En 1555, il retourne aux Pays-Bas ; et c'est un tout jeune homme - quoique déjà nanti d'un métier extrêmement solide - qui voit ses premières œuvres publiées, à Anvers, à partir de cette même année.

En 1556, Lassus rejoint la Cour d’Albert V de Bavière, lequel désire s'entourer de musiciens du plus haut renom. Il restera au service de ce prince comme de son fils, Guillaume V, jusqu'à sa propre disparition, en 1594 Cet Orphée belge (comme il fut nommé par ses contemporains) était doté d'une voix exceptionnelle. Ses talents de compositeur et chanteur se sont d'ailleurs propagés en dehors du milieu musical: en 1570, le pape Grégoire XIII le fait chevalier ; et en 1571 et 1573, le roi Charles IX de France l'invite à sa Cour. 
À la fin des années 1570 et 1580 - malgré la fréquentation des madrigalistes de la Cour d'Este - son style est devenu plus simple et plus raffiné.

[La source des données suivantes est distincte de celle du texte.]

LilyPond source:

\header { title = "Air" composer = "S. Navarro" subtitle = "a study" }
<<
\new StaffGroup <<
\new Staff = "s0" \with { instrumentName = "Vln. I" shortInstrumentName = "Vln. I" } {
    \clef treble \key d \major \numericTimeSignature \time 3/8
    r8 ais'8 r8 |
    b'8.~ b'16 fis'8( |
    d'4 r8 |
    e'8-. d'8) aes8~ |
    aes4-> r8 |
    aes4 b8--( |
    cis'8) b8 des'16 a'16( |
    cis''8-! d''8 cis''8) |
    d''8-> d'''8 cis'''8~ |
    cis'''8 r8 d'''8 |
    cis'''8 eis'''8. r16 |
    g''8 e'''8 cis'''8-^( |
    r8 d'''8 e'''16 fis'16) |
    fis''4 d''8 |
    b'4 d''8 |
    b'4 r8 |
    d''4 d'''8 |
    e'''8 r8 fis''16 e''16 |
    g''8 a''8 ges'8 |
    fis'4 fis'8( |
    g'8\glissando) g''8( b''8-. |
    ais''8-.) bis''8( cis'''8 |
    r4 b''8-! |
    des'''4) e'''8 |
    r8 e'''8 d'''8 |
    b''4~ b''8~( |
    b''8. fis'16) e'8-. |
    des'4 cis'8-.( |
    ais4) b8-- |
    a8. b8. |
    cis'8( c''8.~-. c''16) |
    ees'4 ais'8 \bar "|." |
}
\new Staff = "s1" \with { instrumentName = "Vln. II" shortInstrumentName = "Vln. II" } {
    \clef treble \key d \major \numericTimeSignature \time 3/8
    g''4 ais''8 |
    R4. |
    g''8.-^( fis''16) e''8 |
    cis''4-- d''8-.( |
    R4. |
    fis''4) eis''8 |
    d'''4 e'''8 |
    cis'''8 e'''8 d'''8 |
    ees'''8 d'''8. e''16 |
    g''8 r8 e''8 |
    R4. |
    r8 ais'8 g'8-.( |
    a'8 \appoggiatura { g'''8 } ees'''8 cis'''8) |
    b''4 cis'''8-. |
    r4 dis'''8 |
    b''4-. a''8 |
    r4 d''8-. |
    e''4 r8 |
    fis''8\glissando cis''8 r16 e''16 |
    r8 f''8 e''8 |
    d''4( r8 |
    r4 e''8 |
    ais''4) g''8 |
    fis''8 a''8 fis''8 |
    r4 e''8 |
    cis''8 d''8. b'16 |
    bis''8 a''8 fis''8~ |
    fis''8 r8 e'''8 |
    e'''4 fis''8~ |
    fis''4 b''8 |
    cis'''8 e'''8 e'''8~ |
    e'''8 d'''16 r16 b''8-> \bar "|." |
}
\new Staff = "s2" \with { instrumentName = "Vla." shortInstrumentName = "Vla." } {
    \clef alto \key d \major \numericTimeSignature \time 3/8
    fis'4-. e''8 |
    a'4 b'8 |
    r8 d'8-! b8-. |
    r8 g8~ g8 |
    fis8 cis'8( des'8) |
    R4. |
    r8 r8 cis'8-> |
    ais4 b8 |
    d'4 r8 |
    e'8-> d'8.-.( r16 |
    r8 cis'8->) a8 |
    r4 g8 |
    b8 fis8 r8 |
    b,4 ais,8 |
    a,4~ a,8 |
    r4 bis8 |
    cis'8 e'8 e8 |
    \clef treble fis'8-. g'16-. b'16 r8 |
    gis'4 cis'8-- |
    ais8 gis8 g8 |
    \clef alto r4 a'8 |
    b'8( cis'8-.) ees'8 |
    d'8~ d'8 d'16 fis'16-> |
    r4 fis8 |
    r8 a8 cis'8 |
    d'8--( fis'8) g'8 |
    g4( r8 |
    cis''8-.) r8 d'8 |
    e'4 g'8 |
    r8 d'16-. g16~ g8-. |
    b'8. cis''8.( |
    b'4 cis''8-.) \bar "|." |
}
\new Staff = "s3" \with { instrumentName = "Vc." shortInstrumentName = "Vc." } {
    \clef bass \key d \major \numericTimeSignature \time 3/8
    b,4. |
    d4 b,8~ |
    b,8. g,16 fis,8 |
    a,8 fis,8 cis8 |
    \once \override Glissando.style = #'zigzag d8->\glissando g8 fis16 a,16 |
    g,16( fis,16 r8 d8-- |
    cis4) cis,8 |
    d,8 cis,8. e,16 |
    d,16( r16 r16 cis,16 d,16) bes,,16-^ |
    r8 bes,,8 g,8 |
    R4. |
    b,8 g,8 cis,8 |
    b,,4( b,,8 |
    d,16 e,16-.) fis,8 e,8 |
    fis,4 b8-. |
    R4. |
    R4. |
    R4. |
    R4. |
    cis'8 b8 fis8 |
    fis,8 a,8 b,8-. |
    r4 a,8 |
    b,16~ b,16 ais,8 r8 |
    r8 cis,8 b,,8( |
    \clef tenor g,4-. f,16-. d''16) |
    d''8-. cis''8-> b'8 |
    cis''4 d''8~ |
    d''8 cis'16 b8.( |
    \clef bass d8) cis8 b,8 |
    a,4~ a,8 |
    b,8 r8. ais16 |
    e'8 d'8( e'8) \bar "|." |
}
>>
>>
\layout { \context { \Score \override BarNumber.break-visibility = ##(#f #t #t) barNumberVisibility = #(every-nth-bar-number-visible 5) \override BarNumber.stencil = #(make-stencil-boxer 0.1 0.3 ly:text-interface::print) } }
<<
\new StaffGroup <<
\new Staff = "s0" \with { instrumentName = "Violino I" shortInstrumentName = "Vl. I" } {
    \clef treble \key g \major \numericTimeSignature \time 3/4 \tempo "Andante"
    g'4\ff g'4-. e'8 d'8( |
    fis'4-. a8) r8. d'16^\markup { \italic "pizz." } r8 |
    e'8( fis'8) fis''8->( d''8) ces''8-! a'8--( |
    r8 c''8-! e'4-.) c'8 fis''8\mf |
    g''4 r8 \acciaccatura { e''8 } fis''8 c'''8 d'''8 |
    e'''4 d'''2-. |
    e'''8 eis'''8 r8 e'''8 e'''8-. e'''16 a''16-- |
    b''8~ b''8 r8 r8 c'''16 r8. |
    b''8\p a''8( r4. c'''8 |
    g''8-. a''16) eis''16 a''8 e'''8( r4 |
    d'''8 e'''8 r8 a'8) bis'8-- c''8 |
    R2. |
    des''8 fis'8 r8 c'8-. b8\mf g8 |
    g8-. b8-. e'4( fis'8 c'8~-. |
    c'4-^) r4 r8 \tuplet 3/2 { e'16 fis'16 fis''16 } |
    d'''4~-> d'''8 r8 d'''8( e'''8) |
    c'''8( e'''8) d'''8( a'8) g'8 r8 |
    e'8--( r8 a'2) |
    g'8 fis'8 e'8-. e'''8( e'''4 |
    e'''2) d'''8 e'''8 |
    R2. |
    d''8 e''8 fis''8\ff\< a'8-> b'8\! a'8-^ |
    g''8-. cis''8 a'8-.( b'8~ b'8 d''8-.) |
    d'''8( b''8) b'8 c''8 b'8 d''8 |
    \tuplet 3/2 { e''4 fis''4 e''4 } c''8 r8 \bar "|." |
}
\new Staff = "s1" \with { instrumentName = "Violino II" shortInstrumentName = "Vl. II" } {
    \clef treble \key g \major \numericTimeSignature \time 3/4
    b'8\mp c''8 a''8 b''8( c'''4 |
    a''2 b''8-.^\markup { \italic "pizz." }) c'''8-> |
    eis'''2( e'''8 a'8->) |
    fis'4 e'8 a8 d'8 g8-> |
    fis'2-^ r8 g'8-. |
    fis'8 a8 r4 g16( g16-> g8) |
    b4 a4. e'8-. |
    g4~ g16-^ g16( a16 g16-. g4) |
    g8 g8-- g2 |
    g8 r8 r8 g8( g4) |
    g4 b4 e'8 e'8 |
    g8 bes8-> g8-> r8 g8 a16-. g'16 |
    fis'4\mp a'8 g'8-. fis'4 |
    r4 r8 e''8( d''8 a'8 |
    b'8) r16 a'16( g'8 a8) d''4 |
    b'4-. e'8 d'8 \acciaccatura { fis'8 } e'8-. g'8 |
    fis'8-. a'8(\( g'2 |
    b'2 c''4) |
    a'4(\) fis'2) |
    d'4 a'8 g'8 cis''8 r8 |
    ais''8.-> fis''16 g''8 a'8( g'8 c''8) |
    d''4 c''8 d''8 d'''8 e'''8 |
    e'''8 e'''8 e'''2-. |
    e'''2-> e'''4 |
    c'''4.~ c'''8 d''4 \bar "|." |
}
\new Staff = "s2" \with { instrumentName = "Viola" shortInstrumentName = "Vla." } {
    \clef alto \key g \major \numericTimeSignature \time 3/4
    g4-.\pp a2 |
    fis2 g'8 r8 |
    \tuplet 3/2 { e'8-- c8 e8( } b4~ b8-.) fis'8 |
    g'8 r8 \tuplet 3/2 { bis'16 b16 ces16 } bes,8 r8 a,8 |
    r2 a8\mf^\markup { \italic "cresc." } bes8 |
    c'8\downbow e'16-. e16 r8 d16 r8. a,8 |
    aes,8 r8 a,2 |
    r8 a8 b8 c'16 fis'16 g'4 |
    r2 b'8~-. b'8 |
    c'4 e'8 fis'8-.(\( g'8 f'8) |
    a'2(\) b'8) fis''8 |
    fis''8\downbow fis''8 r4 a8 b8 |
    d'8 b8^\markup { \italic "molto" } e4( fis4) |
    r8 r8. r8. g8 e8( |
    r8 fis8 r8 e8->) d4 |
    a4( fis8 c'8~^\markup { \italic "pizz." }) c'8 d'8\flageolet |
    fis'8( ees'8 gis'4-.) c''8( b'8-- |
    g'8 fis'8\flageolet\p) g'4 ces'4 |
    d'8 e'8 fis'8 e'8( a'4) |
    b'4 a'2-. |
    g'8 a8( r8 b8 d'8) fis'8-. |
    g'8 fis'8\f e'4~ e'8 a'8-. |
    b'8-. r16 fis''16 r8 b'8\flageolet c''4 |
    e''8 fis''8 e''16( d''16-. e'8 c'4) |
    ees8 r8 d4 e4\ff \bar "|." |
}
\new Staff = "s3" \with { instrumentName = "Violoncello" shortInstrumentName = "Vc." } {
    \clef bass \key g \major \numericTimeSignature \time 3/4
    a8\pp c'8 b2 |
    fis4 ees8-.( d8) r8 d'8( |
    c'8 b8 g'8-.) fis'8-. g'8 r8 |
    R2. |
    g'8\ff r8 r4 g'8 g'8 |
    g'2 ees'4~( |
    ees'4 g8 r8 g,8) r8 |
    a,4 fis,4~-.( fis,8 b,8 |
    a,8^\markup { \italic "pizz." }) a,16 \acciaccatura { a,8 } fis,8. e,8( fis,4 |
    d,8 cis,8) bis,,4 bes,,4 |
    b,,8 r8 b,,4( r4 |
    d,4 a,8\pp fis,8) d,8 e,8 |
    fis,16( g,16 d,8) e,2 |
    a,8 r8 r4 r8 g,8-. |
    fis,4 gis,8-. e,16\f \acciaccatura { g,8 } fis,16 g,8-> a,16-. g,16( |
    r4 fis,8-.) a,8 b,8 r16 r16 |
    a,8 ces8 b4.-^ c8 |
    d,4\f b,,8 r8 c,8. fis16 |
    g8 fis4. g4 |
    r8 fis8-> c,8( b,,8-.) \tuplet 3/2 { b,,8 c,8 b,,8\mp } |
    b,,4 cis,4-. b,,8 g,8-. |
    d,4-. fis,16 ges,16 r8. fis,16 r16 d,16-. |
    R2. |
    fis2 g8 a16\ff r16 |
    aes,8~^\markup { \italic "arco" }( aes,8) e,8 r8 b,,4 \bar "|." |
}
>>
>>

Roland (Orlande) de Lassus, ou Orlando di Lasso, 1532-1594
Compositeur prolifique, Lassus a écrit plus de deux mille œuvres dans tous les genres, en latin, français, italien et allemand. Ce qui en est parvenu jusqu'à nous demeure considérable : cinq cent trente motets, cent soixante-quinze madrigaux italiens et villanelle, cent cinquante chansons françaises et quatre-vingt-dix lieder allemands - enfin, près de soixante messes complètes ont été conservées ! Ses ultimes créations sont, le plus souvent, considérées comme majeures. Parmi elles, brille particulièrement  le recueil de vingt-et-un madrigaux spirituels connu sous le nom Lagrime di San Pietro - Larmes de Saint Pierre.

L’Ensemble l’Échelle a été fondé en septembre 2010 par l'alto Caroline Marçot et le ténor (1) Charles Barbier (retrouvez notre article sur la Missa Grande de Marcos Portugal, offerte l'an dernier aux Invalides). Ses artistes ont choisi de nous entraîner dans des compositions peu jouées du maître, dédiées à son protecteur Albert V, dans un recueil intitulé pour cette raison La Chambre Musicale d'Albert le Magnifique. Il s'agit en vérité d'un bouquet de petits chefs-d'oeuvre, retrouvant le souvenir du concert vocal (alto, ténor) et instrumental (cornets et sacqueboute) à la vénitienne. Cette formule fut inventée vers 1580 par Giovanni Gabrieli, compositeur de la Sérénissime, pour définir les partitions vocales avec accompagnement d'orgue ou d'un sobre ensemble instrumental.  Une "petite forme", par conséquent, propre à nous faire pénétrer dans la complicité simple d'une réunion entre amis, une musique de plaisir partagé et de connivences...


L'Ensemble l'Échelle
L'agilité, la finesse et la sensibilité des solistes de l’Ensemble ne sont jamais mises en défaut : le chant reste toujours d'une pureté parfaite, et, point très important, les intentions du compositeur, ne sont jamais surjouées). L’instrumentarium utilisé met en lumière la délicatesse des textes, reflet de l’intimité d’un Lassus partageant avec autant d'imagination que simplicité un métier parvenu à son zénith…
 La soprano Véronique Bourin, (que nous avons déjà entendue avec plaisir au sein de l'ensemble Doulce Mémoire), et le ténor Charles Barbier se haussent, dès ce premier opus, au niveau des compétiteurs les plus prestigieux (plages n° 6, 11, 23... extraits sonores en bas de page). À leurs côtés, les coruscants instrumentistes (plages 1, 34, 43 ou 44... extraits en bas de page), eux aussi, méritent tout les éloges.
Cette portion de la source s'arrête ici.